----- STORED DATA -----

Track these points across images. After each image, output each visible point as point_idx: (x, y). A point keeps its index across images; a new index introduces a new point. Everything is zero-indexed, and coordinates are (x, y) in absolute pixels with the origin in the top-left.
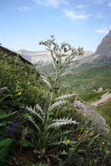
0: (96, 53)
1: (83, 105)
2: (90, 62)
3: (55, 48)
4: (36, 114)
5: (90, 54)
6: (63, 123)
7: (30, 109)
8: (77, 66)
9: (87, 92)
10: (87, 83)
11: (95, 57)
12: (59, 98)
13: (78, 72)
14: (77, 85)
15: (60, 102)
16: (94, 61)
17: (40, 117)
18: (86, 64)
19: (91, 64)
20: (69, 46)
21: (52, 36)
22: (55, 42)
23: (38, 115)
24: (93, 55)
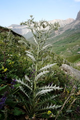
0: (77, 19)
1: (69, 68)
2: (73, 28)
3: (35, 26)
4: (25, 84)
5: (72, 21)
6: (48, 90)
7: (19, 81)
8: (61, 33)
9: (73, 54)
10: (72, 46)
11: (76, 23)
12: (43, 68)
13: (63, 38)
14: (64, 50)
15: (44, 72)
16: (76, 26)
17: (29, 87)
18: (69, 30)
19: (74, 30)
20: (47, 23)
21: (31, 16)
22: (34, 21)
23: (27, 85)
24: (74, 22)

-----

WORK INSTRUCTIONS:
Starting with the line containing "6: (63, 123)" and ending with the last line of the records above, write out each line exactly; no pictures.

EXERCISE ANSWER:
6: (63, 123)
7: (30, 109)
8: (77, 66)
9: (87, 92)
10: (87, 83)
11: (95, 57)
12: (59, 98)
13: (78, 72)
14: (77, 85)
15: (60, 102)
16: (94, 61)
17: (40, 117)
18: (86, 64)
19: (91, 64)
20: (69, 46)
21: (52, 36)
22: (55, 42)
23: (38, 115)
24: (93, 55)
0: (77, 19)
1: (69, 68)
2: (73, 28)
3: (35, 26)
4: (25, 84)
5: (72, 21)
6: (48, 90)
7: (19, 81)
8: (61, 33)
9: (73, 54)
10: (72, 46)
11: (76, 23)
12: (43, 68)
13: (63, 38)
14: (64, 50)
15: (44, 72)
16: (76, 26)
17: (29, 87)
18: (69, 30)
19: (74, 30)
20: (47, 23)
21: (31, 16)
22: (34, 21)
23: (27, 85)
24: (74, 22)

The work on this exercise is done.